Carrying the old blankets (very old blankets; he notes that Wilson has all the best ones) to the sofa, Chase thinks about that and hopes that nothing's dying here, now.
"You get my old bed tonight," says Wilson, the faintest smile forming at one corner of his mouth. "Trade ya. You take th' nice comfy hospital bed, an' the meds an' wires an' ... all the shit. I'll sleep onna sofa."
He's slurring a bit, the drugs and the exhaustion combining to soften all his edges.
"Sorry," says Chase, "but I know a good deal when I've got one."
There's a faint sound of footsteps in the building's entry hall. Wilson looks at the door, eyes widening, freezing in place like a startled rabbit. The steps fade; it must have been one of the neighbors passing by. Chase watches Wilson catch himself, pushing back whatever fear this is, making himself breathe again. This is new and it's troubling. Never before has Wilson seemed afraid for House to come home.
Not even wet and naked Carmen Electra. House's words come back to him like a shock wave; he'd been too puzzled to pay much attention at the time. Maybe it's not House that Wilson's afraid of. What the hell happened here?

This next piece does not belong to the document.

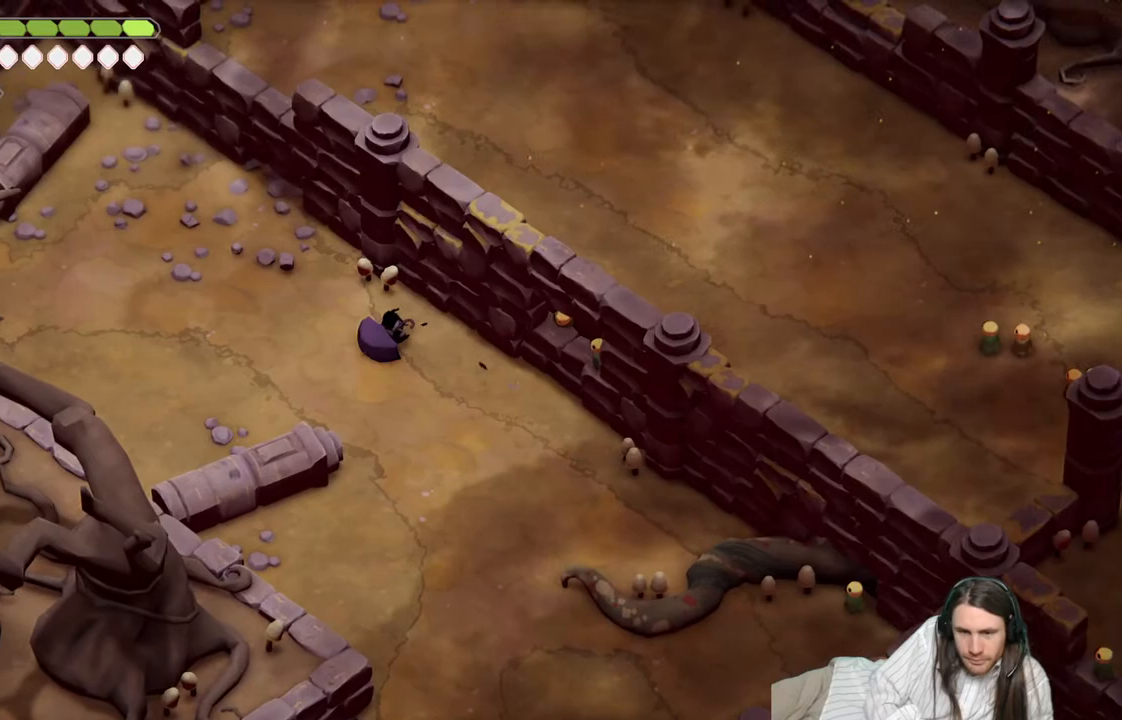
{"buttons": [], "left_stick": "up-left", "right_stick": "center", "events": [[67, "B", "up"]]}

Chase picks up his book again, wrinkling his nose at it as if it were day-old roadkill. Who needs The da Vinci Code when real life has become so insane? He throws it into the trash can by House's desk.
"Good call," mumbles Wilson. "Hated that book."
Chase doesn't reply, but he does go and re-check the lock and deadbolt, wondering all the while what it is, who it is, that he's trying to keep out.